The first sentence of the article’s discussion is telling: “Previous reports have questioned the ability of emergency medicine to survive as a specialty due to the amount of stress this type of practice generates.” While no one would deny the stress of our jobs, our specialty has grown and thrived. It would be hard to extrapolate findings from this study to today’s population of emergency physicians.
3. Wang X, et al: Fruit and vegetable consumption and mortality from all causes, cardiovascular disease, and cancer: systematic review and dose-response meta-analysis of prospective cohort studies. BMJ 2014;349:g4490.
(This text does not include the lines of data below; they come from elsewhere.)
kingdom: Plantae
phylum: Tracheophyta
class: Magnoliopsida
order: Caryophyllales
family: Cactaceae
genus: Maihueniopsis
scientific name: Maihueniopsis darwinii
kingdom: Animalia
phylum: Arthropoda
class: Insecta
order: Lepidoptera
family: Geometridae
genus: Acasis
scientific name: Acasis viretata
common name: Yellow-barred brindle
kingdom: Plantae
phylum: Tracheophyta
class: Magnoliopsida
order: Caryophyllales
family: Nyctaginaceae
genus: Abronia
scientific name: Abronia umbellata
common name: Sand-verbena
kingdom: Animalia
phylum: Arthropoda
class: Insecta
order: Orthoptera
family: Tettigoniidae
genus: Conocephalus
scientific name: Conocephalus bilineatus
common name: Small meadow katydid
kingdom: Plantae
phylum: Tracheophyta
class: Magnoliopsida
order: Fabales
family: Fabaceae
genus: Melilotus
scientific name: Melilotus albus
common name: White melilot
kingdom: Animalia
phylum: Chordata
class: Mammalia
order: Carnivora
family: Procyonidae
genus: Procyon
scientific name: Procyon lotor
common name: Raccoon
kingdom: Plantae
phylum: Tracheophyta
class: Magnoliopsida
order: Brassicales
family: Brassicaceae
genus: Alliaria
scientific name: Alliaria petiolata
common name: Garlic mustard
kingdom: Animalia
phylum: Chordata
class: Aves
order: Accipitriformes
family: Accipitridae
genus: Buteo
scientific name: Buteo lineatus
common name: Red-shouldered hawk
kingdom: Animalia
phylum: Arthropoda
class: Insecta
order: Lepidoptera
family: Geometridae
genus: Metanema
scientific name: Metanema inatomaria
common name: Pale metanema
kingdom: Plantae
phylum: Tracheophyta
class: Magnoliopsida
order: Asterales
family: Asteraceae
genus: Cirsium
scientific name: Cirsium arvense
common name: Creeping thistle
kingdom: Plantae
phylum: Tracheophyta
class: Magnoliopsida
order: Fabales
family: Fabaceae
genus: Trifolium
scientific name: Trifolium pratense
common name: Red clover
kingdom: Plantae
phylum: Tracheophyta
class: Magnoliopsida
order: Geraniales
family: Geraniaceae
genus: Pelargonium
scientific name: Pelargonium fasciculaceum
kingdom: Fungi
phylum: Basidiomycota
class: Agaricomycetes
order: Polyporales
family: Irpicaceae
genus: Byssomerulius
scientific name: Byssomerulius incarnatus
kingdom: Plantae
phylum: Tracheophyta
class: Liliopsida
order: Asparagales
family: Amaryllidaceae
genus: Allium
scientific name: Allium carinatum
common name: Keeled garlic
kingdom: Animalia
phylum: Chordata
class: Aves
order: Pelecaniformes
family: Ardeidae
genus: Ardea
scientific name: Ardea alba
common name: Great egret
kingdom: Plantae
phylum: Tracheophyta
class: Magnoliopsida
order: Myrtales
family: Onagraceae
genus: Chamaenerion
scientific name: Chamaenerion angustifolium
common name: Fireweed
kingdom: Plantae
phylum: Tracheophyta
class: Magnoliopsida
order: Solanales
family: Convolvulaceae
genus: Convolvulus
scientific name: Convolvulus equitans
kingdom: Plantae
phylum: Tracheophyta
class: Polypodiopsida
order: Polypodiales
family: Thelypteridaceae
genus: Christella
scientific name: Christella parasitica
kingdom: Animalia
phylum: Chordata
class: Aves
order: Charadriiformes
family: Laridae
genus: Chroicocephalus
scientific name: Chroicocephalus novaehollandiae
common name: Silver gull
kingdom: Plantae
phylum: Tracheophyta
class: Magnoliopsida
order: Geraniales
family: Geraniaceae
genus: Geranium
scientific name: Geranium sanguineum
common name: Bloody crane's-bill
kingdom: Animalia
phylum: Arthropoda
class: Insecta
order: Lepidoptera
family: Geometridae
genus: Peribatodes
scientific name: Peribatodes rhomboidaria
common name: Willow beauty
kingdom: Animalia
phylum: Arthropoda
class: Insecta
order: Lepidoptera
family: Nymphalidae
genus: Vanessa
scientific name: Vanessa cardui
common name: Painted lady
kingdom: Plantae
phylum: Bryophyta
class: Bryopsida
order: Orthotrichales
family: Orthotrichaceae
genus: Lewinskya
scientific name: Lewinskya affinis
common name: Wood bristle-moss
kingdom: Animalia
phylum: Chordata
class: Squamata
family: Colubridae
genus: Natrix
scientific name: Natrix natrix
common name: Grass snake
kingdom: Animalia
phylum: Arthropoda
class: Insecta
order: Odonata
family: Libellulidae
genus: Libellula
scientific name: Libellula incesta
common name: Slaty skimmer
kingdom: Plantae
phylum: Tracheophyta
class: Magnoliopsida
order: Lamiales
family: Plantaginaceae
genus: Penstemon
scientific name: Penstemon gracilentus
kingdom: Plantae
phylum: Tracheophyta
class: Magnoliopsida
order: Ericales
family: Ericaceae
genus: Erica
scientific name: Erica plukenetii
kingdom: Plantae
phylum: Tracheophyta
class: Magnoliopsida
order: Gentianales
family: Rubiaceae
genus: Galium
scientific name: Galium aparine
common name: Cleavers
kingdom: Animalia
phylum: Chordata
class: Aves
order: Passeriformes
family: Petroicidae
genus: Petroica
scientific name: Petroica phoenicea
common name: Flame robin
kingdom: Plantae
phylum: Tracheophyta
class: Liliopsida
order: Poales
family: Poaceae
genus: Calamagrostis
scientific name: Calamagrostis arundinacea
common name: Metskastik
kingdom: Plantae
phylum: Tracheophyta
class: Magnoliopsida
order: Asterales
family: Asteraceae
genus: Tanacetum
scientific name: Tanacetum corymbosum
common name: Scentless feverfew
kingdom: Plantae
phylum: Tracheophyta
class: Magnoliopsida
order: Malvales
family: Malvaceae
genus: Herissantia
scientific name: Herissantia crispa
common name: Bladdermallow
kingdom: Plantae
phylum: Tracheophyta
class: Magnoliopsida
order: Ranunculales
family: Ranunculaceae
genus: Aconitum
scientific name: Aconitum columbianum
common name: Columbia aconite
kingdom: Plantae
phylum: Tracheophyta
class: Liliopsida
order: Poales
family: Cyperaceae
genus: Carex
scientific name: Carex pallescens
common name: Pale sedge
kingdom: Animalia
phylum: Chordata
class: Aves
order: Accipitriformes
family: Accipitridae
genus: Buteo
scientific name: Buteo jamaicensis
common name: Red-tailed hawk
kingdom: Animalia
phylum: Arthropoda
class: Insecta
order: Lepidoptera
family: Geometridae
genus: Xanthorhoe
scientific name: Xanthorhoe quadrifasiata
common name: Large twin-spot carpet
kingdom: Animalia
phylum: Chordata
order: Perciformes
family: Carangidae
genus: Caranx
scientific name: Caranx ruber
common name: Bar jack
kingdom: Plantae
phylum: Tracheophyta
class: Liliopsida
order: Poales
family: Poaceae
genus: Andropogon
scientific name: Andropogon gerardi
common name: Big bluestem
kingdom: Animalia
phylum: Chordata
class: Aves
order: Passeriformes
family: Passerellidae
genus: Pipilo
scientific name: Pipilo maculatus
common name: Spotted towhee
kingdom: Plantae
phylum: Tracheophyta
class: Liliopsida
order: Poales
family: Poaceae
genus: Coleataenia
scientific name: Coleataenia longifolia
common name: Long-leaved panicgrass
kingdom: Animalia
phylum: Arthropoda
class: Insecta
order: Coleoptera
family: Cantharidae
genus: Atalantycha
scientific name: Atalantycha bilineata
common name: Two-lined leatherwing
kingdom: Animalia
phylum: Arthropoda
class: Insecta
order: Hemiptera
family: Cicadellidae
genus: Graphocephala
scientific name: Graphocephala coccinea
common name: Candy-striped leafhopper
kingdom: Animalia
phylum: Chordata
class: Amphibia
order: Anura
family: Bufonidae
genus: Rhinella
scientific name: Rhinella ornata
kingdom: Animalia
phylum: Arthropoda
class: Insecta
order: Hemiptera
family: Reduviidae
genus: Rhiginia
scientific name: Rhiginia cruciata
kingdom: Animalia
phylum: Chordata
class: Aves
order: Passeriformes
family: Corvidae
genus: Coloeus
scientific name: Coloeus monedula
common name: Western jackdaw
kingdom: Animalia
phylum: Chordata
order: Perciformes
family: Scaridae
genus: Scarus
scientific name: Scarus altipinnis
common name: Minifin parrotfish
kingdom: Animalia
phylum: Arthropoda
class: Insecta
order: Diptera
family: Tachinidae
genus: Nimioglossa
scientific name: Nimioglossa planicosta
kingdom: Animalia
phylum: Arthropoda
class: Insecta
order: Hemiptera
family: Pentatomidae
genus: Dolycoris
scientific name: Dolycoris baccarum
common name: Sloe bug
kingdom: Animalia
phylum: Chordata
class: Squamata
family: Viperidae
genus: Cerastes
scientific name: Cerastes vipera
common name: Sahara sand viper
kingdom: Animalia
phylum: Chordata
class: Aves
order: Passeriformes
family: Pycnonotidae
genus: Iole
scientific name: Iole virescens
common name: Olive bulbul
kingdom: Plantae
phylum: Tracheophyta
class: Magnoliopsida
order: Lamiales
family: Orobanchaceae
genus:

“Eat Food, Not Too Much, Mostly Plants.”
–Michael Pollan, author of The Omnivore’s Dilemma and In Defense of Food, among others
In this stunning meta-analysis of 16 articles including >800,000 subjects and 4.6-26 year followup, it was revealed that your mother is right-eat your fruits and vegetables. Each additional daily serving of fruits or vegetables was associated with a decrease in all cause and CV mortality. No change in cancer mortality-perhaps because cancer is so heterogenous in origin depending on organ, with potential for substantial genetic predisposition? Limitations include the self-report nature of surveys and poor adjustment for other dietary factors. Not a strong article; as Harwood mentioned, we might not be nodding in agreement so readily if it was advocating cobra venom rather than something so aligned with our common sense....but hey, go eat a rambutan.
If you’d rather not read the meta-analysis, suggest reading something by Michael Pollan (http://michaelpollan.com/books/).
4. Cramer, H, et al: Effects of yoga on cardiovascular disease risk factors: a systematic review and meta-analysis. Int J Cardiol 2014 May 1;173(2):170-83.
Finally, an article after my own heart chakra. A systematic review of 44 RCTs with >3,000 patients, evaluating the effects of yoga on modifiable cardiovascular risk factors. Small improvements in BP, HR, RR, waist circumference, cholesterol and HbA1c were noted. Not sure if any of these differences would be considered clinically relevant, and there was high or unclear risk of bias in most studies. Many different types of yoga were studied. In the end however, when yoga was present, even if only for weeks, there were positive and beneficial effects noted in multiple modifiable CV risk factors.